Впрочем, со страницы 225 Апполонов вдруг узрел различие модерной и домодерной светскости. Если раньше модерная светскость просто продолжала домодерную, то теперь оказывается, что она приходит на смену домодерной – но не из ниоткуда, а из той интеллектуальной почвы, которая была заложена в античности, а в Средние века была подхвачена, в частности, латинскими аверроистами XIII в., пострадавшими, что неудивительно, за свои идеи о самодостаточности мира. Это уже более полезное высказывание. Действительно, модерная светскость начала возникать на заре Нового времени не на пустом месте – ее концептуализации предшествовала ощутимая подготовительная работа. Обычно в связи с этим упоминается Иоанн Дунс Скот и ряд других схоластов, стоящих у истоков философии модерна[712]
. Апполонов указывает на заслуги латинских аверроистов в этом подготовительном процессе. Только почему он считает, что этим тезисом кого-то опровергает? Наоборот, он подтверждает позицию «постмодернистов», нюансируя их тезис дополнительными подробностями.Финальный абзац главы (231), в котором ждешь каких-то ясных концептуальных разъяснений и подведения итогов, снова заканчивается двусмысленными рассуждениями о том, что модерная светскость или была всегда (и просто ждала своего часа), или формировалась постепенно еще со времен античности. Причем формировалась в результате процесса, который «приводил время от времени к серьезным качественным изменениям». Насколько «качественными» и «серьезными» были эти изменения и в чем именно они заключались, Апполонов, увы, умалчивает.
Собственно, всего вышеописанного вполне достаточно для доказательства тезиса о серьезных концептуальных проблемах книги Апполонова. Эти проблемы, безусловно, не делают всю работу бессмысленной – в ней есть целый ряд ценных замечаний, которые могут нюансировать историю того, как дихотомия «религиозное / секулярное» трансформировалась на протяжении истории западной культуры. Интересны, например, замечания про принцип
Скажу несколько слов про «религию». Если Апполонов все же признает «серьезные качественные изменения» в концептуализации светскости, то ему придется признать и серьезные качественные изменения в концептуализации религии. Дело в том, что светскость влияет на второй элемент оппозиции – религию. Если меняется одна часть конфигурации, то меняется и другая часть. Модерной секулярности соответствует модерная религия, тогда как домодерной светскости – домодерная религия. В рамках дискуссий о постсекулярном обществе говорят о преодолении модерной конфигурации «религия – светское» в пользу того, что в этой логике оказывается уже «пострелигиозным» и «постсекулярным» (или постмодерной религией и постмодерной светскостью). Собственно, Апполонов пару лет назад сам написал статью «Россия пострелигиозная»[713]

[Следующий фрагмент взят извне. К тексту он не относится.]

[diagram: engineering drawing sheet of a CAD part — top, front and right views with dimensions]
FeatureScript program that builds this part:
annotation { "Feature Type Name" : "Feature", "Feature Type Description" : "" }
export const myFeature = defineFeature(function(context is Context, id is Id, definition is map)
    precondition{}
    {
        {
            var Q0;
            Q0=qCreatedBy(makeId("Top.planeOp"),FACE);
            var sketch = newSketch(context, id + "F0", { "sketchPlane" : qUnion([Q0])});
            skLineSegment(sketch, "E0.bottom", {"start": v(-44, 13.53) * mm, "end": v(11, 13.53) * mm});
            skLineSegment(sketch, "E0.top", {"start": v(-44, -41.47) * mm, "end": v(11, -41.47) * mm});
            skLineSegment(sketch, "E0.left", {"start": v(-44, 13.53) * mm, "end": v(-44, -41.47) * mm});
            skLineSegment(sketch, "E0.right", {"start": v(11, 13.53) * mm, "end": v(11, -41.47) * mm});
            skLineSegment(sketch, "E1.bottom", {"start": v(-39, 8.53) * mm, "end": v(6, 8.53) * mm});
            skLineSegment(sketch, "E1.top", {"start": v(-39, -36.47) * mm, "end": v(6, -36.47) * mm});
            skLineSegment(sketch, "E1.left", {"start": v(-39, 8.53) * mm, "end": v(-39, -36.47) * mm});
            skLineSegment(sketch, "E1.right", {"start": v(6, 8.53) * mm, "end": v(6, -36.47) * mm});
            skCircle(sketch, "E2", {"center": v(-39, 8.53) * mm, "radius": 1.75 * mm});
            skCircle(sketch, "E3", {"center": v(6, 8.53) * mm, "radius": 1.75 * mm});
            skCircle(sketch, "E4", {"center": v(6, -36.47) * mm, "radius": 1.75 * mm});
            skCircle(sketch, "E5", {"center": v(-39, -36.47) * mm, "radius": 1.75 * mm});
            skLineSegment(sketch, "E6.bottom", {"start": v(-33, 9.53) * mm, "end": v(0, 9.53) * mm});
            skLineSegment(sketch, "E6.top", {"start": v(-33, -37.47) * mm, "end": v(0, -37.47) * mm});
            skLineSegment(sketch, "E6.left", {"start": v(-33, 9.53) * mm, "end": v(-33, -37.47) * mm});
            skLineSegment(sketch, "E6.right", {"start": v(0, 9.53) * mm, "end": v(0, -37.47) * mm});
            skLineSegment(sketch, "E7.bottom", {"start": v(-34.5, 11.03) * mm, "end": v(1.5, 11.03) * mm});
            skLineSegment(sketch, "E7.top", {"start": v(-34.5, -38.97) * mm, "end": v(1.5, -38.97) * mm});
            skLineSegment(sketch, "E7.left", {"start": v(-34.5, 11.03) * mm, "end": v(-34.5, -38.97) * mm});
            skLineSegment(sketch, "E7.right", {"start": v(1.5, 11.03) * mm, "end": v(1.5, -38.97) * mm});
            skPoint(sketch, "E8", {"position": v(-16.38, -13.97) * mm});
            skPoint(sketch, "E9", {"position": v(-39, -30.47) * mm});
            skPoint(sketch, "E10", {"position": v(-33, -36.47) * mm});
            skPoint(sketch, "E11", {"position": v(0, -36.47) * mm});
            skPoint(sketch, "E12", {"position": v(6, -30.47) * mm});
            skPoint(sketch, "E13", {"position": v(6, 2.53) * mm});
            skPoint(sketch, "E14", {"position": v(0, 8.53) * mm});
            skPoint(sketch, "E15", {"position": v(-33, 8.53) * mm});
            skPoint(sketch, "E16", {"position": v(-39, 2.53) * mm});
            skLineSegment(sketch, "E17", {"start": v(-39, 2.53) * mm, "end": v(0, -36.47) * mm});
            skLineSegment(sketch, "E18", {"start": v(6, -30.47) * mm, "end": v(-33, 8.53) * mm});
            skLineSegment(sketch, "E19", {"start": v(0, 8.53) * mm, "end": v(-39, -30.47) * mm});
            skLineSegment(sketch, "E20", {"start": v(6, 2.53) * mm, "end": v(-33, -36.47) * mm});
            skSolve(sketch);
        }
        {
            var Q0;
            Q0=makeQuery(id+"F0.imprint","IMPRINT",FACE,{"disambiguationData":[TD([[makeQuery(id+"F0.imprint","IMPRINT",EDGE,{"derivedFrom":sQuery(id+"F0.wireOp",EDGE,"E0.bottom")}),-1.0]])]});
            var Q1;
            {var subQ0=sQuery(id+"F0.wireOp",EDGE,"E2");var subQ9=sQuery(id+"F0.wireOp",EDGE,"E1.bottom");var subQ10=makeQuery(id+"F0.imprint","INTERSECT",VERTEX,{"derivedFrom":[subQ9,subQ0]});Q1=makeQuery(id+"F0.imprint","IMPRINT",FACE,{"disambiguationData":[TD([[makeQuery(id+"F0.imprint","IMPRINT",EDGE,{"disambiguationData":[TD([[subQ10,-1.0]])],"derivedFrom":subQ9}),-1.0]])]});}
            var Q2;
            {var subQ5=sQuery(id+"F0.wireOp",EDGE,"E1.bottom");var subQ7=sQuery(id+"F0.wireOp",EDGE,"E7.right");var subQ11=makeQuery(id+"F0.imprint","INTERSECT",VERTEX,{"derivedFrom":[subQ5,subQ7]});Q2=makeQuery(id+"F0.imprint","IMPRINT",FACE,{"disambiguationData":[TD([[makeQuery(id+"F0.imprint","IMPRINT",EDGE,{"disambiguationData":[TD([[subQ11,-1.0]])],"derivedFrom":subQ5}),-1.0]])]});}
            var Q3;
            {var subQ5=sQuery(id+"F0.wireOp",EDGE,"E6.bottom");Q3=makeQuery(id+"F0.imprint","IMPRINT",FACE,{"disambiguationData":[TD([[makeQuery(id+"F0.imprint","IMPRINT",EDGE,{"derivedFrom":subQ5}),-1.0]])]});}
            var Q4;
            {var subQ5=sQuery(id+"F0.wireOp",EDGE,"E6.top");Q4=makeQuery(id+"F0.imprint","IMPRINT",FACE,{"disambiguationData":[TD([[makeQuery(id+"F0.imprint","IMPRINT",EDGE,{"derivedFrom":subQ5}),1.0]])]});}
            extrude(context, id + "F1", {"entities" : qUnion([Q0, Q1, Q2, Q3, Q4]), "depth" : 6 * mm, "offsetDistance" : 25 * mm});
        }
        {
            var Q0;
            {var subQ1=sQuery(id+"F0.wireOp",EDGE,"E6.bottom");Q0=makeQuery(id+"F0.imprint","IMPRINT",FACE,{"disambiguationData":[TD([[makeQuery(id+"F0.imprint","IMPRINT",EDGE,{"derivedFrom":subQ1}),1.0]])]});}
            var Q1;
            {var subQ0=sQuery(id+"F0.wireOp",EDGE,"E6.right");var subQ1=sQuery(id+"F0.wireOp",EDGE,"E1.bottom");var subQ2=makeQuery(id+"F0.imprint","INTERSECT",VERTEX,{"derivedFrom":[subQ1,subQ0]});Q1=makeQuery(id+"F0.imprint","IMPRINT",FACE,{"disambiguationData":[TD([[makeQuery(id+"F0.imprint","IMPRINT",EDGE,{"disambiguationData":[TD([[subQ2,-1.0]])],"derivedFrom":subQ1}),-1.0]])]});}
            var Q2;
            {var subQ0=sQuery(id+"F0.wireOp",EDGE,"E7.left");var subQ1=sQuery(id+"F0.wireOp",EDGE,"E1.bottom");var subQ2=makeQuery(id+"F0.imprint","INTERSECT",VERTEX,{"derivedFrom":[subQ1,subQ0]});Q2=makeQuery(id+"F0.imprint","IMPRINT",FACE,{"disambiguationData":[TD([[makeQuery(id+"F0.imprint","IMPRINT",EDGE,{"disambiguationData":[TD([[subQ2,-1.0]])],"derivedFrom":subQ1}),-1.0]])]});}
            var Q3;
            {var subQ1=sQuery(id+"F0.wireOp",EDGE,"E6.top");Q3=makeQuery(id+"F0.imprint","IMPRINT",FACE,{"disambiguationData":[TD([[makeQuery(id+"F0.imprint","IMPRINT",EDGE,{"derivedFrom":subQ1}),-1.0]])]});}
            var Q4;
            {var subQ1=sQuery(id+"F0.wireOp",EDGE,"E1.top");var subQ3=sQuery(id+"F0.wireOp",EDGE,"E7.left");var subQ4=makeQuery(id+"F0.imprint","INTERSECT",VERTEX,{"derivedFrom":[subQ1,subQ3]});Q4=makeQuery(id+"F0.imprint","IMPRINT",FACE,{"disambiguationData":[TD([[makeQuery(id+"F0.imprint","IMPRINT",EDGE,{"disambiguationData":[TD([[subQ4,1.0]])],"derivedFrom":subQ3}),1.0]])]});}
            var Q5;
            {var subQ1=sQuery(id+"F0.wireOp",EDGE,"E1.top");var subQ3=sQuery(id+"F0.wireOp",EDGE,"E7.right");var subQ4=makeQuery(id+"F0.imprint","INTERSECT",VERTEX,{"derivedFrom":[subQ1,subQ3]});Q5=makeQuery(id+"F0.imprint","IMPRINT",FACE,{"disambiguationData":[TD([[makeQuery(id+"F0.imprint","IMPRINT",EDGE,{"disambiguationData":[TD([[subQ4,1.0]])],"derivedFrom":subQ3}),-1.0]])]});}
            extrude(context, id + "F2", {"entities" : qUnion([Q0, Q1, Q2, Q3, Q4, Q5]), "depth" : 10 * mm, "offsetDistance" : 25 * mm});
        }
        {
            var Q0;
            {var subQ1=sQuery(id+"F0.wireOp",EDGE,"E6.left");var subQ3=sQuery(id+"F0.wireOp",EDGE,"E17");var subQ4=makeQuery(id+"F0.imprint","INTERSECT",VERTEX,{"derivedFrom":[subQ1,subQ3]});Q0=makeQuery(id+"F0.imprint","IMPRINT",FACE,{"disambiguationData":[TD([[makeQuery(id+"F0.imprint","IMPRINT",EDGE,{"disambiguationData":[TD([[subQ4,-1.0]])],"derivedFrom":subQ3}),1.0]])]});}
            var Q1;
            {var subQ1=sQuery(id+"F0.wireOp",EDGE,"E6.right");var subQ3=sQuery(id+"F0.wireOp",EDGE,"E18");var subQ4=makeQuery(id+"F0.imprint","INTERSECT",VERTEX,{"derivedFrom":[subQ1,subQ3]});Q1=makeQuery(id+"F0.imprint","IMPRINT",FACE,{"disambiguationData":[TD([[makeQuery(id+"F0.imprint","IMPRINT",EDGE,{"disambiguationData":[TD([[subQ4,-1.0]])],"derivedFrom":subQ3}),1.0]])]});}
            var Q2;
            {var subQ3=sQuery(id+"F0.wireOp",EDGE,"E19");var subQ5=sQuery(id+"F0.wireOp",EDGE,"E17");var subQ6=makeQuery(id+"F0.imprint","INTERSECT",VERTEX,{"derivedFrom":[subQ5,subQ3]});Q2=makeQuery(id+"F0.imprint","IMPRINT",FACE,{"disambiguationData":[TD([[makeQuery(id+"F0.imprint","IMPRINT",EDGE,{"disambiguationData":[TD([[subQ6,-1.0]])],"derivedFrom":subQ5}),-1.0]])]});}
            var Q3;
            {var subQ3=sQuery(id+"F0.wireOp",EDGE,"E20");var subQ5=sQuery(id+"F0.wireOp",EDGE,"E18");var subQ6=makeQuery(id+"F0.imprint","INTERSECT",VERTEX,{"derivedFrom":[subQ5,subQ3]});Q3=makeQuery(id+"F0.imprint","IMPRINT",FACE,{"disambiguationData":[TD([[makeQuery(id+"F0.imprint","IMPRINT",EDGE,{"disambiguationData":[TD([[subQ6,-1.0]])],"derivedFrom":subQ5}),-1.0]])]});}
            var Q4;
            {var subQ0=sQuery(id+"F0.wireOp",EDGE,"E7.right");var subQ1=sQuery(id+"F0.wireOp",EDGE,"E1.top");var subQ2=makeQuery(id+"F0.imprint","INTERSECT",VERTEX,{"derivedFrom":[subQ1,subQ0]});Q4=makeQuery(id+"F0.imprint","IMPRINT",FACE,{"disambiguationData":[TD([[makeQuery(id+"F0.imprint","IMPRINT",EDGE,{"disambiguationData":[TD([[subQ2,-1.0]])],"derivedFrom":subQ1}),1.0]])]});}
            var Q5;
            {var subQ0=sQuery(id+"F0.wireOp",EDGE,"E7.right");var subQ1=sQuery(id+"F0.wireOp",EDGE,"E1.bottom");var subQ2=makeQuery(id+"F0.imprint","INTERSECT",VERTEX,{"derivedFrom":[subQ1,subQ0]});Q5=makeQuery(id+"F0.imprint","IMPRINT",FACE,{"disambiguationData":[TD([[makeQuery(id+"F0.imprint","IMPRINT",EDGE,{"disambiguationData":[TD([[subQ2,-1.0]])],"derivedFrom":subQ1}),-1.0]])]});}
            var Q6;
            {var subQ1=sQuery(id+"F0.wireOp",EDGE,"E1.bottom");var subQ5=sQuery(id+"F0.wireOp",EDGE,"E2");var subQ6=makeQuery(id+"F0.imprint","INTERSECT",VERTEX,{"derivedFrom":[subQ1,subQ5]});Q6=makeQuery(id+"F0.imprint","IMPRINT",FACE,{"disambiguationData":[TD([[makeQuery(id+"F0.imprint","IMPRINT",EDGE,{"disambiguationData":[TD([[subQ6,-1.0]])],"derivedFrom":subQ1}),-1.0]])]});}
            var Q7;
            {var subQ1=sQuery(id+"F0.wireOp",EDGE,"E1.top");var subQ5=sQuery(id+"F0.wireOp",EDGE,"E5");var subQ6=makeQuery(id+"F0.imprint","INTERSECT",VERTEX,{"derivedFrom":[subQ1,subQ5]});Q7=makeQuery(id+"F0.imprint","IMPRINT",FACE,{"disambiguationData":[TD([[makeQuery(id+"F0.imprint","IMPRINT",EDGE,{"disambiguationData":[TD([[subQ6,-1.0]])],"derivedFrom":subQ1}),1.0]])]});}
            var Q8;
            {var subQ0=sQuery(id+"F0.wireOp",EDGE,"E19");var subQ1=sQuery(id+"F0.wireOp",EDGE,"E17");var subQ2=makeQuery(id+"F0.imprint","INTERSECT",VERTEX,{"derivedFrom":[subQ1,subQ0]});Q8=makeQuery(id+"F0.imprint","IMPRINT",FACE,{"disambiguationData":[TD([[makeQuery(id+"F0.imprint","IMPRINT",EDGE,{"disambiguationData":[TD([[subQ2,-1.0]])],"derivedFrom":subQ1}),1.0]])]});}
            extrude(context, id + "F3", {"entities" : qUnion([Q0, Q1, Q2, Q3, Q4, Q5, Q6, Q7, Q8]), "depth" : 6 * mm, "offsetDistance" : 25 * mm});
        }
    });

, в которой справедливо обратил внимание на то, что религиозный ренессанс в России XXI в. не может быть осмыслен с помощью понятия «религия», что мы нуждается в некоем новом понятийном аппарате, за неимением которого он и использует термин «пострелигиозность». Но обратной стороной пострелигиозности является та самая постсекулярность, против которой Апполонов возражает. А возможность пострелигиозности / постсекулярности подразумевает как религиозность / секулярность, так и дорелигиозность / досекулярность (то есть те формы религии и светского, которые существовали еще до появления тех форм религии и светского, которые в этом пострелигиозном / постсекулярном контексте преодолеваются).Сам Апполонов, судя по всему, чувствует этот концептуальный изъян своей работы. Поэтому периодически использует несколько иную стратегию. Мол, неважно, модерная или домодерная концептуализация «религии» и «светского»; главное, что сами сущности – то есть религия и светское – существовали ровно в том виде, в каком они существуют сегодня (156 и далее). Просто средневековые люди описывали их несколько иначе, чем мы, видимо, не понимая истинного положения вещей.
Это интересный подход. Действительно, допустим, что у понятий «религия» и «светское» есть своя история, и можно говорить о смене разных понятийных конфигураций – в древности люди использовали эти понятия не так, как мы сегодня. Это все любопытно, но разве исключается возможность того, что в Средневековье все же существовали и религия, и светское именно в современном смысле? Какая разница, были ли у людей той эпохи понятия для обозначения тех или иных культурных форм? Они придерживались своих догматов, совершали ритуалы, посещали церкви, то есть практиковали религию, а в свободное от религиозных обязательств время занимались примерно теми же делами, которыми занимаются светские люди сегодня. Разве отсутствие понятий или же иное их употребление является необходимым доказательством отсутствия религии или секулярного в нашем понимании этого слова?